When we talk about experienced profiles, we don’t hire someone to tell them what to do, but for them to tell us what to do.

How to improve your image with candidates?

The tech world is very small. Nothing is definitive, but bad feedback from people who have left the company or are still there can harm you when it’s time to recruit.

When I intervene in a company, I’m there to put it on the right tracks of DevOps philosophy. One of the first things I do is to put system and development teams back on the same level of communication. I then try to introduce methods and concepts that will bring them closer and give them back the desire to work together.

I communicate a lot on DevOps philosophy, techniques and everything this can bring to teams. When we explain to developers that thanks to certain methods, they’re going to stop being bored with tedious tool configurations to (finally!) devote themselves to what is their profession and what they’re passionate about, I’m often heard. When I explain to system teams that we can put in place methods to make their infrastructures reliable and free up time for them to improve existing things and work on new technologies, they’re also rather delighted!

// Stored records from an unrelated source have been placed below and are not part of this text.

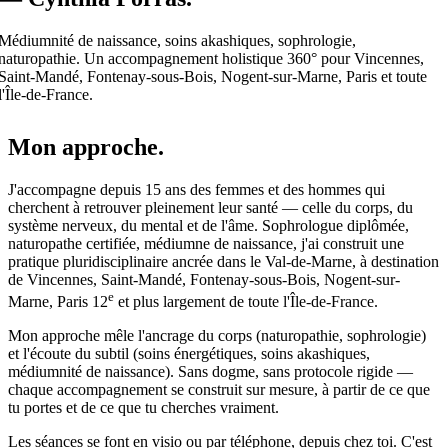
Médiumnité de naissance, soins akashiques, sophrologie,
naturopathie. Un accompagnement holistique 360° pour Vincennes,
Saint-Mandé, Fontenay-sous-Bois, Nogent-sur-Marne, Paris et toute
l'Île-de-France.
Mon approche
.
J'accompagne depuis 15 ans des femmes et des hommes qui
cherchent à retrouver pleinement leur santé — celle du corps, du
système nerveux, du mental et de l'âme. Sophrologue diplômée,
naturopathe certifiée, médiumne de naissance, j'ai construit une
pratique pluridisciplinaire ancrée dans le Val-de-Marne, à destination
de Vincennes, Saint-Mandé, Fontenay-sous-Bois, Nogent-sur-
e
Marne, Paris 12
et plus largement de toute l'Île-de-France.
Mon approche mêle l'ancrage du corps (naturopathie, sophrologie)
et l'écoute du subtil (soins énergétiques, soins akashiques,
médiumnité de naissance). Sans dogme, sans protocole rigide —
chaque accompagnement se construit sur mesure, à partir de ce que
tu portes et de ce que tu cherches vraiment.
Les séances se font en visio ou par téléphone, depuis chez toi. C'est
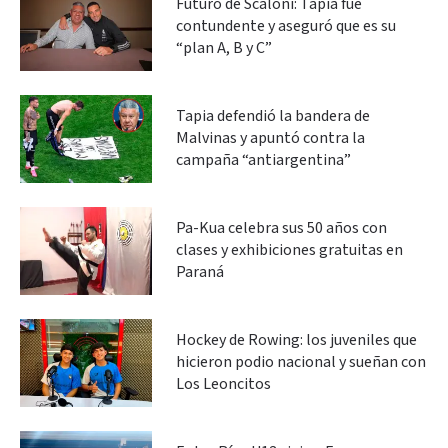
Futuro de Scaloni: Tapia fue
contundente y aseguró que es su
“plan A, B y C”
Tapia defendió la bandera de
Malvinas y apuntó contra la
campaña “antiargentina”
Pa-Kua celebra sus 50 años con
clases y exhibiciones gratuitas en
Paraná
Hockey de Rowing: los juveniles que
hicieron podio nacional y sueñan con
Los Leoncitos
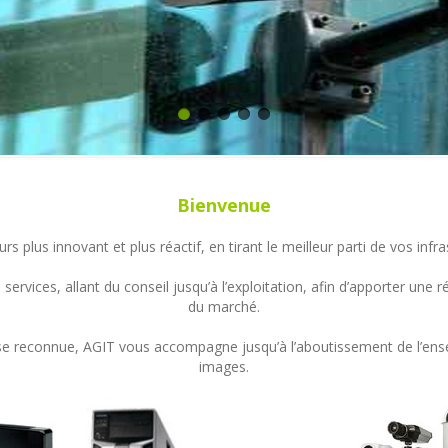
Bienvenue
s plus innovant et plus réactif, en tirant le meilleur parti de vos in
ervices, allant du conseil jusqu’à l’exploitation, afin d’apporter un
du marché.
ertise reconnue, AGIT vous accompagne jusqu’à l’aboutissement de l’en
images.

We thus free up time for everyone. This time must thus be reinvested in communication. We’ll thus put everyone around the table from the start of projects, and we’ll save precious time at the end of the chain thanks to better thought systems, more maintainable and whose updates will be facilitated.

What’s the connection with recruitment, you’ll say?

Your structure’s brand image for employees.

You’ll be able to attract more easily the profiles everyone is looking for if you have a more attractive environment for candidates. You’ll be able to rely on your teams who feel good there to discuss with them and convince them that they have interest in coming to you. You’ll make candidates envious.